Wednesday, January 25, 2006

Warm Springs trial opens

Damages hearing may last 10 days

Express Staff Writer

Following several days of pretrial hearings, a 14-member jury—12 jurors and two alternates—was selected Tuesday, Jan. 24, to hear damages claims stemming from the purchase and sale of the Warm Springs Ranch property, west of Ketchum.

The trial pits two former business partners against each other: George William Tischer, as a trustee of the Tischer Family Trust, is suing Stephen Roth, owner of Sun Valley Ventures, for damages relating to an alleged breach of contract.

Tischer maintains that Roth violated the allocation requirements of a settlement agreement by distributing proceeds unfairly, resulting in a breach of fiduciary duty.

According to attorney Todd Miller, representing Tischer, jurors will be asked: what does a contract require and how does a settlement agreement work?

Fifth District Judge Robert Elgee in the days preceding the trial ruled on multiple motions, deciding, among other things, what evidence could be presented to the jury and what witnesses can be called to testify.

In one of the more contentious issues, the judge told parties' attorneys he was upset by an ad Tischer placed last week in local papers regarding the relocation of elk from the Warm Springs Ranch property.

"It was very aggravating to me in a trial of this magnitude ... for both sides," Elgee said. "There are a lot of issues, huge claims. For somebody to put an ad in the paper right before the trial, then to say it was inadvertent. I'll use the term aggravating. I don't know how to deal with that. We're in unfamiliar territory."

Lead counsel for Tischer, Walter Bithell, said his client did not place the ad in an attempt to taint the jury pool, and that its timing was coincidental.

"The ad was not placed in any attempt whatsoever to affect the outcome of this litigation," Bithell said during pretrial motions Friday. "The elk are not part of this litigation."

The judge, however, was unconvinced.

"I think that's baloney," he said. "This was or is an attempt to inflame or influence the jury against Sun Valley Ventures.

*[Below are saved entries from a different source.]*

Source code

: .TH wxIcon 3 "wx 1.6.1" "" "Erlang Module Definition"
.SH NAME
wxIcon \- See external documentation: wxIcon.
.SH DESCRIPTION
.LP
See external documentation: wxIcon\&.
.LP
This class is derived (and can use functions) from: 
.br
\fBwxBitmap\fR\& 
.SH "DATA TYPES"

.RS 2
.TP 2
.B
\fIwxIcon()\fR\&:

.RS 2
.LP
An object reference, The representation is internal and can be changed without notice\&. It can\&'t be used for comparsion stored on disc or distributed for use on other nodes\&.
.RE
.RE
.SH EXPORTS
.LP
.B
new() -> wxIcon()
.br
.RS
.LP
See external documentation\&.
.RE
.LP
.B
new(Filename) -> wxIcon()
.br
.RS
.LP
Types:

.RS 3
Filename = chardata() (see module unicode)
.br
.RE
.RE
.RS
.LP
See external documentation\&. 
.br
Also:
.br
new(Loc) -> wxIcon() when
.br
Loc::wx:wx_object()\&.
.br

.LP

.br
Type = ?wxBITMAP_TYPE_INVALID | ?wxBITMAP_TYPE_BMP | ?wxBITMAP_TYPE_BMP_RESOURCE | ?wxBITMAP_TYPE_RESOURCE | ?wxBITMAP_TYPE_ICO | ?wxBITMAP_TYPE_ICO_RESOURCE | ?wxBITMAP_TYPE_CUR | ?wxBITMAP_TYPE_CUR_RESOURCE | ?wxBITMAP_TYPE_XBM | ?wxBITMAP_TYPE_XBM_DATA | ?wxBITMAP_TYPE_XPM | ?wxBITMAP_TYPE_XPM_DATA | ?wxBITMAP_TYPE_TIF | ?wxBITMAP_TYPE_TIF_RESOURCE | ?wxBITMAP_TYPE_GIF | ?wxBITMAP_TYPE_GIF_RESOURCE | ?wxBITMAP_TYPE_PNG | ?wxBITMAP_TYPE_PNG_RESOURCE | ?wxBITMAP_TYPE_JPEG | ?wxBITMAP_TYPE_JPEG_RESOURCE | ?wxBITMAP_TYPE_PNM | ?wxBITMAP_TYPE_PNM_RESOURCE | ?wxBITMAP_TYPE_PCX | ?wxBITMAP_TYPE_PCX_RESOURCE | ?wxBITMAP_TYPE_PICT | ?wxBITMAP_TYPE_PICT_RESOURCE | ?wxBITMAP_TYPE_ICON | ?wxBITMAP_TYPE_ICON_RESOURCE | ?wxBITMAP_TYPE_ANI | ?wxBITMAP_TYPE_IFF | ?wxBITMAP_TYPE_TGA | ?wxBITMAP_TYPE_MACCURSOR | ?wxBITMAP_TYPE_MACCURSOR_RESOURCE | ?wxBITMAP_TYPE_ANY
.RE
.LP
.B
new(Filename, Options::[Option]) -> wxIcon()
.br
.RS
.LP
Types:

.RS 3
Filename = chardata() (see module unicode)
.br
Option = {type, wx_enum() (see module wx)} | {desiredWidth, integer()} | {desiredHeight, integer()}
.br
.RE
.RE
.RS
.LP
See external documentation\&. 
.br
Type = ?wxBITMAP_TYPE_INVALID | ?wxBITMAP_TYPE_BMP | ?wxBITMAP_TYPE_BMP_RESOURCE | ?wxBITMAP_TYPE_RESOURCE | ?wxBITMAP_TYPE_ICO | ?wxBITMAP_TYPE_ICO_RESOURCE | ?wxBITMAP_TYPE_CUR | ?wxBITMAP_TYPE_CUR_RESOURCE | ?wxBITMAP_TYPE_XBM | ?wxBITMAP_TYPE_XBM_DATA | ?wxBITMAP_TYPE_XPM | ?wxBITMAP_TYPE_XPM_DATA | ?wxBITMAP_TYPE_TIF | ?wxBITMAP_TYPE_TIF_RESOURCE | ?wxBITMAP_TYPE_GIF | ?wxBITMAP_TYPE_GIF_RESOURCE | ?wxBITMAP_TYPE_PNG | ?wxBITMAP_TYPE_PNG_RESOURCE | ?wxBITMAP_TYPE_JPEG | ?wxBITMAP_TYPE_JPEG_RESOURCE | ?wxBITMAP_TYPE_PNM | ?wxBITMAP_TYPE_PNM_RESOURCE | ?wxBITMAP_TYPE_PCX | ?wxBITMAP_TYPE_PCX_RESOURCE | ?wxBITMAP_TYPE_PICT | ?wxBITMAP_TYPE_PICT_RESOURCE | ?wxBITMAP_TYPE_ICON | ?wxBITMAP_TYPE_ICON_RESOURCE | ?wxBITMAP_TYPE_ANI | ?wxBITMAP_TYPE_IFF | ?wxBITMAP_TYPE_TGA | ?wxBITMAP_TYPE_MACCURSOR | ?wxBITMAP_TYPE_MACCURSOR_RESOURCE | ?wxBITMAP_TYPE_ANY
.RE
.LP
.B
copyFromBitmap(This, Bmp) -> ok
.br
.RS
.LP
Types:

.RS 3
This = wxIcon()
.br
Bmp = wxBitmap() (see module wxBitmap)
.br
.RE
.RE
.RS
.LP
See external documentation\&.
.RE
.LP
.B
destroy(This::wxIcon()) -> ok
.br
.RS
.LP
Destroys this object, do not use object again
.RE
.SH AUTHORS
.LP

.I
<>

He noted that a change of venue in order to find jurors who hadn't seen the ad would work in favor of Tischer's side. Options such as using fewer than 12 jurors if the adequate number of uninfluenced people could not be found or switching to a court trial were not less than desirable.

Parties have a right to trial by jury and to have 12 jurors hear cases in District Court. But because Tischer was responsible for the "problem," Elgee said the court would retain those as possible sanctions.

After discussing the matter at length Friday and Monday, Elgee opted to instruct jurors that they must disregard the ad and any claims in it.

Keith Roark, lead attorney for Roth, queried prospective jurors Tuesday whether they had seen the ad and if it would influence their feelings about either side.

After an all-day jury selection process, both parties agreed upon 14 jurors.

Tischer and Roth were partners in Warm Springs Ranch and Restaurant LLC, but reached a settlement wherein Roth was established as a partner in Sun Valley Ventures.

In early 2003, Sun Valley Ventures bought the 77-acre property in northwest Ketchum, prompting allegations from Tischer that his contract was violated.

Similar allegations were brought forward by Sun Valley Ventures, resulting in a complex array of lawsuits over ownership, monetary interests and damage claims that have been bouncing around in court for years.

Opening statements in the jury trial begin today.

The trial is expected to last 10 days.